Consigne A: Dans le texte sur la Russie et l'Europe, quel poète qualifie les Russes de « Scythes aux yeux bridés » ?
Consigne B: Recopiez mot pour mot le texte sur la Russie et l'Europe, depuis « Vladimir Poutine, discours » jusqu'à « marge de l’Europe. ».
Consigne C: Poursuivez le texte sur les rapports entre la Russie et l'Europe au-delà de sa dernière phrase.

Texte fourni:
=-=-=-=-=
Dostoievski, Journal d’un écrivain
« Il y a trois cents ans que la Russie aspire à se confondre avec l’Occident de l’Europe, qu’elle tire de là toutes ses idées les plus sérieuses, tous ses enseignements les plus féconds, toutes ses jouissances les plus vives. »
Tchaadeiev (1794-1856)
« La Russie est un pays européen qui nourrit des sentiments amicaux envers les autres. Une paix stable sur le continent est pour notre pays le but principal. »
Vladimir Poutine, discours au Bundestag, 25 septembre 2001

Les Russes sont-ils des Européens ? C’est une vieille histoire qui pourrait aboutir plus tôt que certains le souhaiteraient. Depuis des siècles, elle taraude une âme russe déchirée entre ses passions pour les lettres françaises et son mode de gouvernement autoritaire mâtiné de « despotisme asiatique ». Écartelés entre Europe et Asie, les Russes se sont toujours vus comme des « hybrides », des « Scythes aux yeux bridés » selon les constatations fatalistes du poète Blok à la veille de la révolution bolchevique.
La Russie entretient avec l’Europe, depuis toujours, des rapports complexes. D’une part elle appartient pleinement à l’Europe et son histoire est jalonnée par des réaffirmations régulières de cette appartenance ; d’autre part elle a souvent été tentée ou obligée de se tenir en marge de l’Europe.
=-=-=-=-=
Données enregistrées:
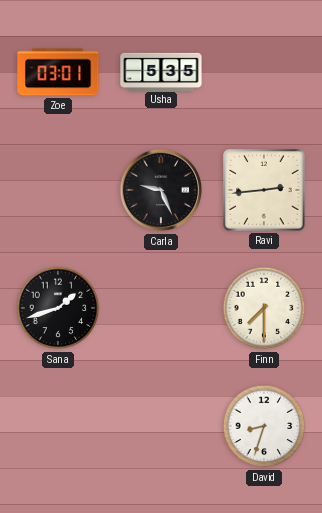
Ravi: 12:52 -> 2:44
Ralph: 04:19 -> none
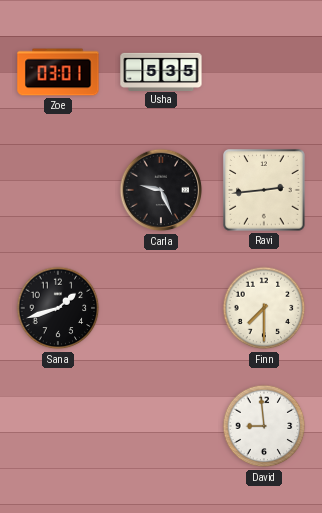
David: 8:33 -> 8:59
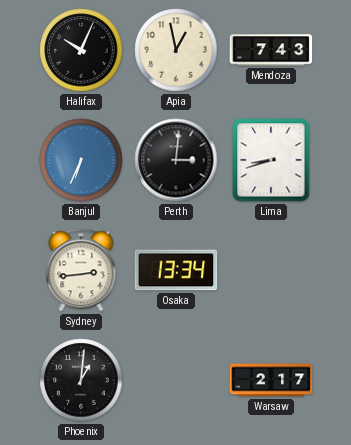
=-=-=-=-=
Réponse attendue A: Le poète Blok.

Réponse attendue B:
Vladimir Poutine, discours au Bundestag, 25 septembre 2001

Les Russes sont-ils des Européens ? C’est une vieille histoire qui pourrait aboutir plus tôt que certains le souhaiteraient. Depuis des siècles, elle taraude une âme russe déchirée entre ses passions pour les lettres françaises et son mode de gouvernement autoritaire mâtiné de « despotisme asiatique ». Écartelés entre Europe et Asie, les Russes se sont toujours vus comme des « hybrides », des « Scythes aux yeux bridés » selon les constatations fatalistes du poète Blok à la veille de la révolution bolchevique.
La Russie entretient avec l’Europe, depuis toujours, des rapports complexes. D’une part elle appartient pleinement à l’Europe et son histoire est jalonnée par des réaffirmations régulières de cette appartenance ; d’autre part elle a souvent été tentée ou obligée de se tenir en marge de l’Europe.

Réponse attendue C:
Sa position géographique illustre cette ambiguïté : elle fait d’elle aussi bien une possible zone frontière entre l’Europe et l’Asie que le pivot d’un ensemble eurasiatique. Mais avec ses 100 millions d’Européens à l’ouest de l’Oural, la Russie du XXIe siècle est européenne par ses hommes, le centre de gravité de sa population et le positionnement de Moscou, sa capitale, son centre de décision en Europe ! Plus de 6 000 km séparent Vladivostok de Moscou qui est à seulement 1 700 km de Berlin ! Et pourtant, tout voyageur ayant atterri en Asie à Vladivostok a encore le sentiment d’être en Europe ; la jeunesse locale de Vladivostok regarde davantage vers l’ouest que vers la Chine. Vladivostok, c’est donc bien l’Europe en Asie, de même qu’en Asie, l’Européen, c’est le Russe ! La Russie dont la tête penche vers l’Atlantique et qui souhaite s’arrimer à l’Europe est donc fondamentalement européenne !

La Russie, tout comme la France, tire son nom d’un peuple nordique européen

Le premier État russe est né d’une union entre Slaves et Varègues, c’est-à-dire ces Scandinaves qui, pendant que leurs frères Viking harcelaient l’Europe occidentale, se sont enfoncés dans les forêts et les steppes d’Europe orientale, le long des voies d’eau. La Russie est donc européenne à l’origine par ses fleuves. Les Varègues ont fait du commerce jusqu’à Byzance, à partir du Ve siècle après Jésus Christ, et avaient des comptoirs dans la région de Kiev. Dans une chronique du XIVe siècle, le moine Nestor écrit que « les Slaves incapables de se gouverner demanderont aux Varègues de leur « donner des chefs » ». On pense aujourd’hui que le mot « Rus » pourrait descendre du mot suédois « Rhos » ou « Rhus » qui veut dire « roux », en référence aux Varègues.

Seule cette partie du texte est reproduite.